If there’s no on-pack recycling label on a plastic bottle, in the UK it will still be accepted by local authorities, says Ms Hitch. And remember 84 per cent of local authorities also collect pots, tubs and trays. “Use common sense,” she adds but check locally if you’re uncertain.

Keep plastic bags and plastic wrap out of household recycling.

Carrier bags and heavy-duty plastic wrap - the kind which would cover a tray of soda cans, for example - should not be put in household recycling. Supermarkets and grocery stores increasingly have depositories where you can recycle these items.

Multi-layered pouches, like the kind used for pet food, cannot be recycled - although some pet food stores do accept them.

 (Getty Images/iStockphoto)
(Getty Images/iStockphoto)

Spare a thought for the hand-sorters

To some extent, recycling household waste is done by hand so it matters what you put in there. Avoid anything that’s hazardous such as cans with paint in, aerosol cans and bottles with toxic liquids.

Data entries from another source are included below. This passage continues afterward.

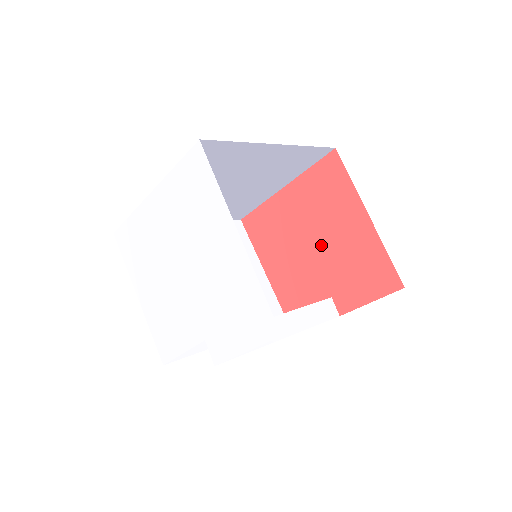
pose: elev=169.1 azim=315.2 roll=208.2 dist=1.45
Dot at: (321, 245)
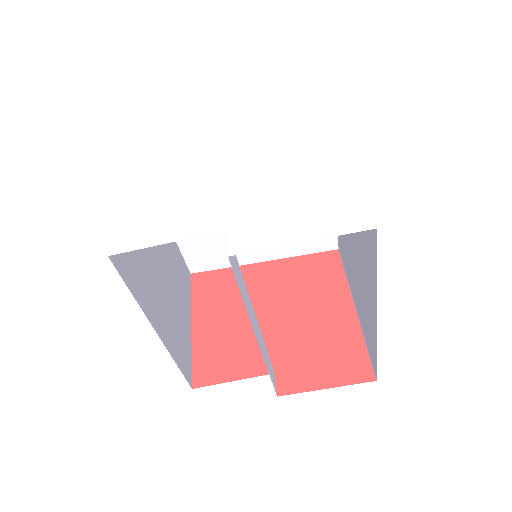
Dot at: (286, 319)
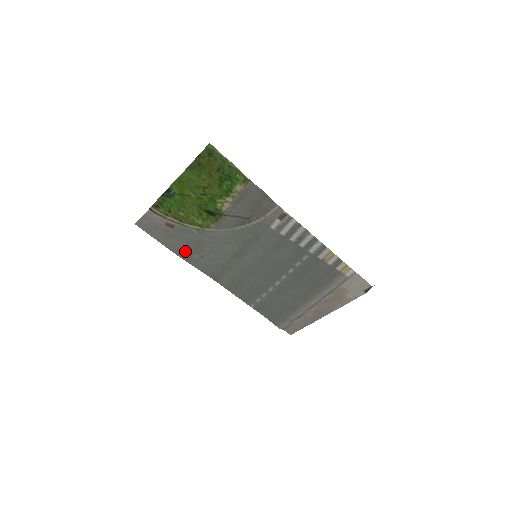
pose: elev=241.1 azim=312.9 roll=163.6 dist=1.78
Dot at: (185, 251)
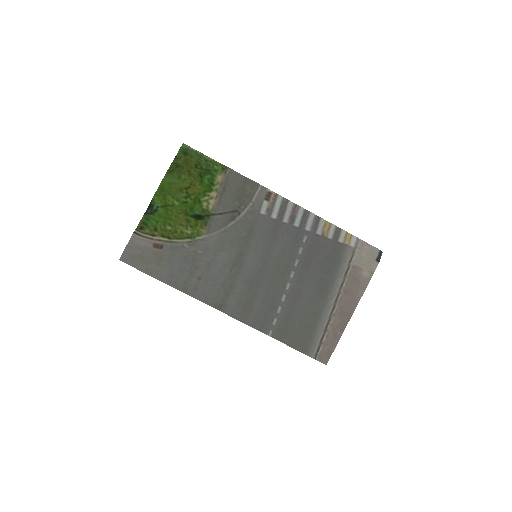
Dot at: (179, 277)
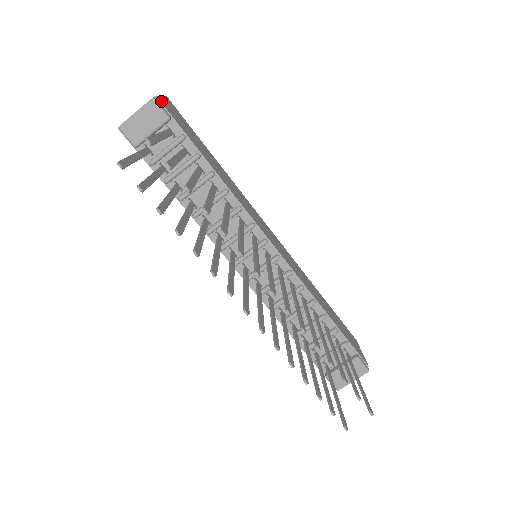
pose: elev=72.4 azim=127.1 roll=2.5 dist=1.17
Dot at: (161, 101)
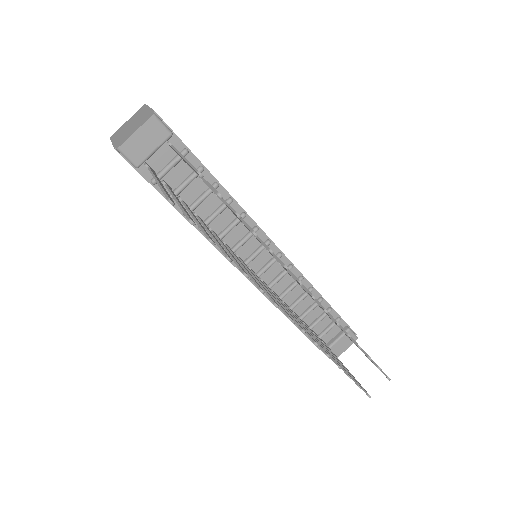
Dot at: (158, 115)
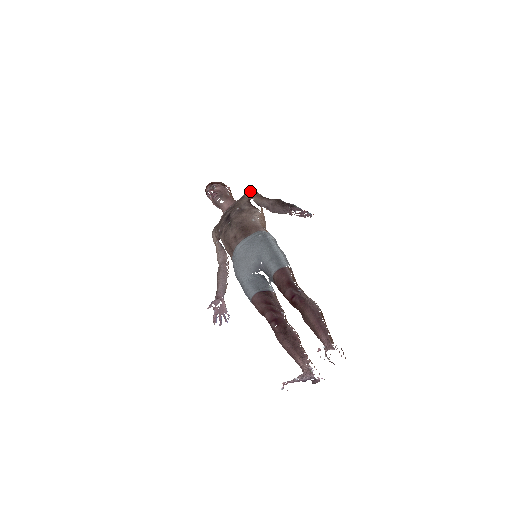
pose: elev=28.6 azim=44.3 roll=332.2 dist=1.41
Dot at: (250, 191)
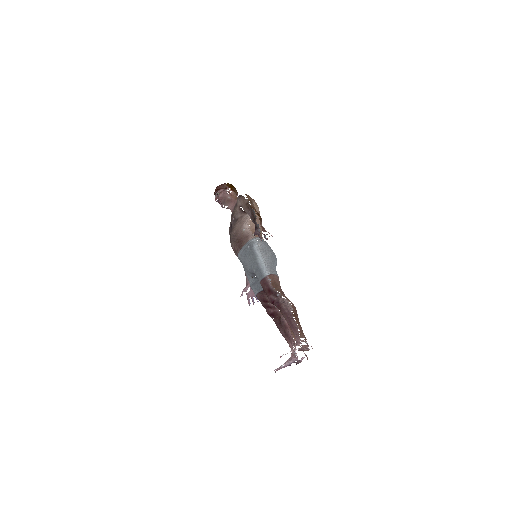
Dot at: (239, 198)
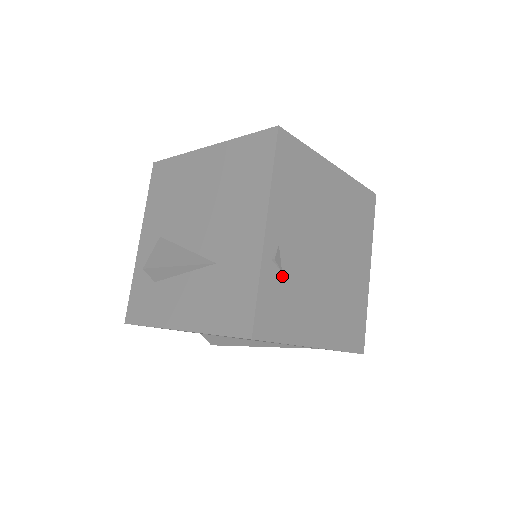
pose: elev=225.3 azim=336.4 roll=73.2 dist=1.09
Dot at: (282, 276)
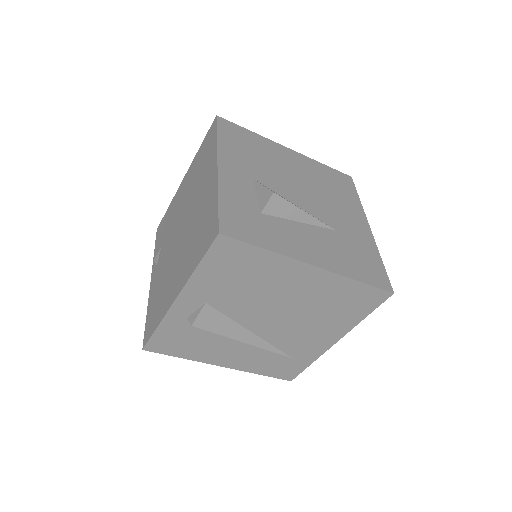
Dot at: occluded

The same goes for PPE during the Covid-19 pandemic. It should go in the general waste bin. “Covid will be with us for some time so the industry is looking at solutions but for the moment, please don’t send contaminated waste to where someone might have to hand-sort it,” says Ms Hitch.

Don’t recycle organic material. Or these other things

Food waste and compostable utensils are not for the recycling but for backyard composting or a specified programme.

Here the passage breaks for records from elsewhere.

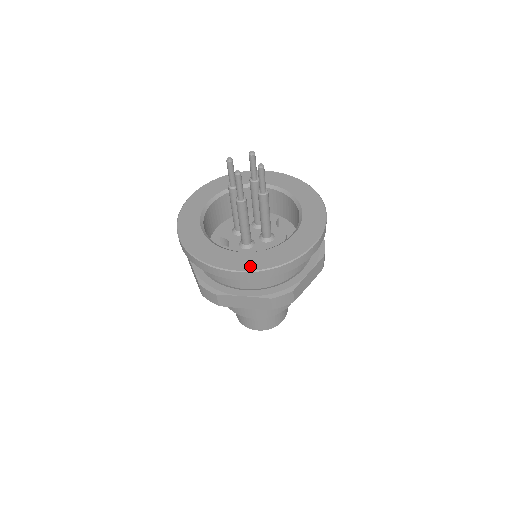
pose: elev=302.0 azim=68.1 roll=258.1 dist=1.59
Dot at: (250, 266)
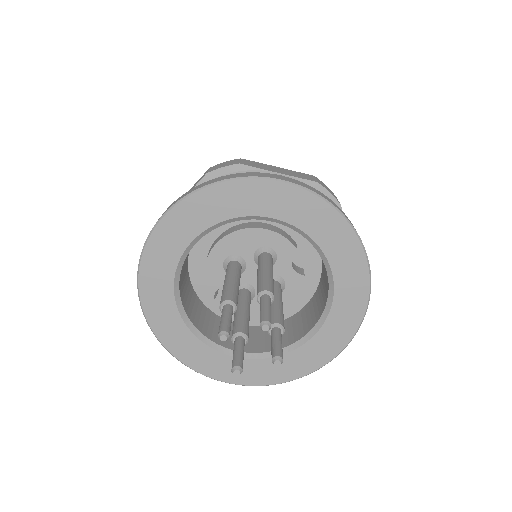
Dot at: (245, 380)
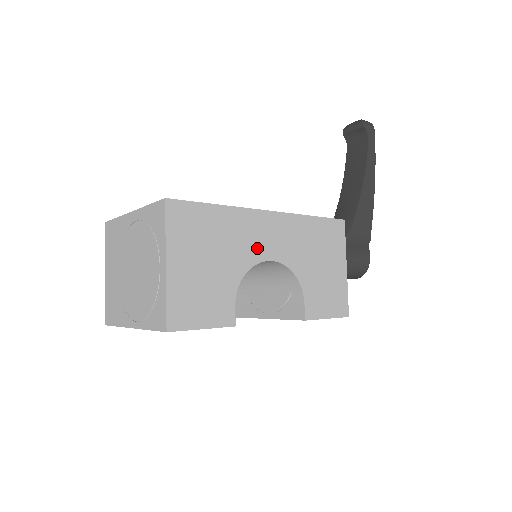
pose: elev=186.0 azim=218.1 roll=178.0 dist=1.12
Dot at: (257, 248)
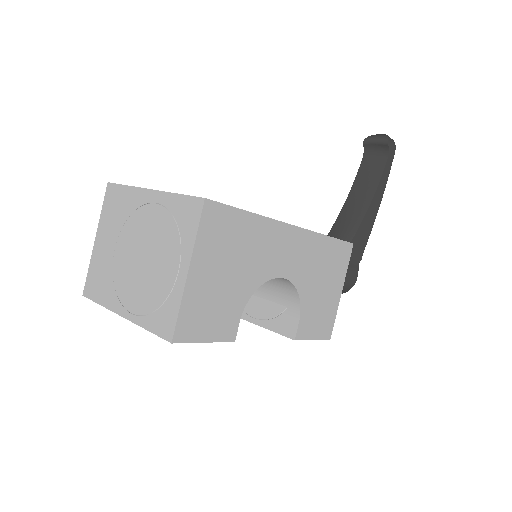
Dot at: (274, 263)
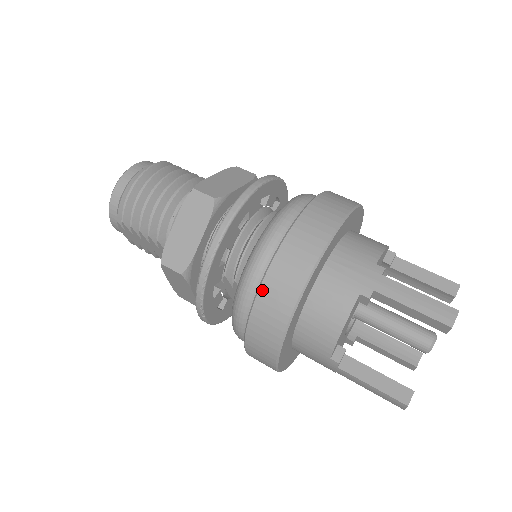
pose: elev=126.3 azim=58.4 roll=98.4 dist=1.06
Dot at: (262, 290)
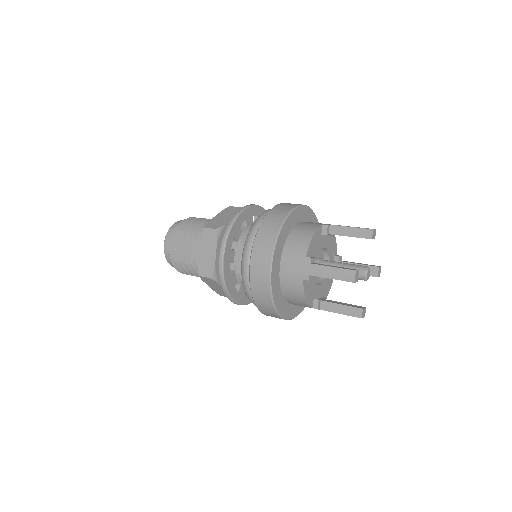
Dot at: (269, 213)
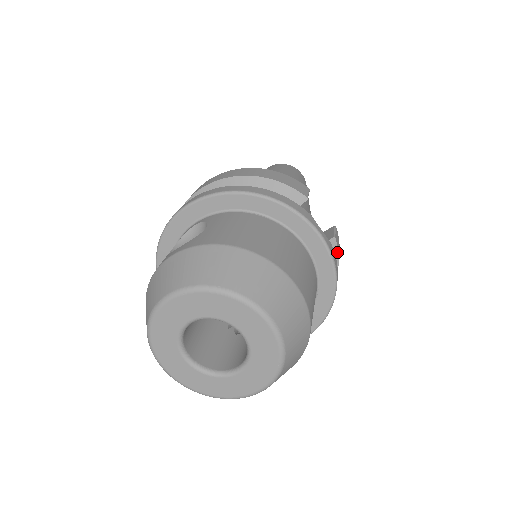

People throwing nappies and used sanitary products into recycling bins is a “challenge”, Ms Hitch says. Some other items to avoid include - pill blister packs, toothpaste tubes, wire hangers, crisp packets, salad bags, and pizza boxes.

Black plastic - used in TV dinner and takeout trays - needs to be checked out as rules vary.

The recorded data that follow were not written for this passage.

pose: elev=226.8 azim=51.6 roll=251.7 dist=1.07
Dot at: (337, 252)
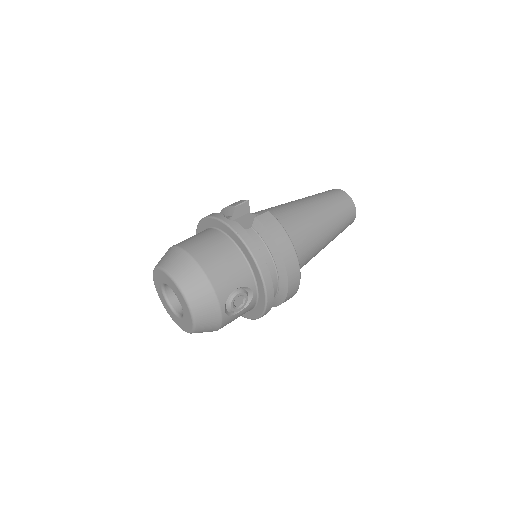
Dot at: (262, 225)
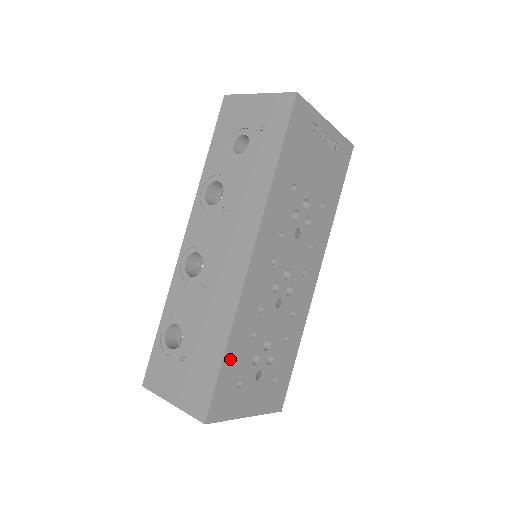
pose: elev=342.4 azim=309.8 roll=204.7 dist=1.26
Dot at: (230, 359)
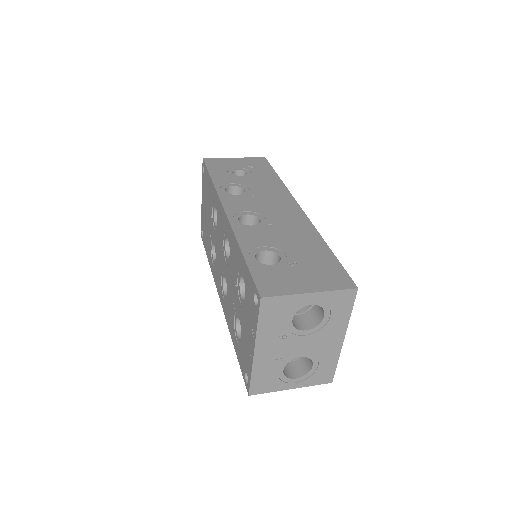
Dot at: occluded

Wacky things found in recycling - but please don’t

“A great big concrete block was put in the bottom of a bin,” says Ms Hitch. Other culprits have been children’s playsets such as an outdoor swing. Large items like these, along with household furniture, belong at Household Waste Recycling Centers.

“We once found some roadkill,” says Ms Hitch. “It appeared someone had run over a deer and put it in the recycling.”

Does it really matter that we keep recycling?

Definitely, says Ms Hitch. “I think it’s important that people realize their own individual behavior can make a difference collectively.”

At the moment, only 59 per cent of plastic bottles are being recycled in the UK, and the numbers are even lower for pots, tubs and trays – 33 per cent. In the US, paper products are recycled the most, while only about a quarter of glass and plastics remain woefully low at under 10 per cent.

“We’re not in everybody’s kitchen,” Ms Hitch says. “If a [plastic] bottle goes in the general waste that could have been recycled then it’s lost. We can’t get that back.

“The industry is grown commercially and it can only recycle what it gets. We need to understand that it’s a resource and keep levels of high-quality recycling up. If it’s put back into the system, we have an opportunity going forward to grow the green economy.”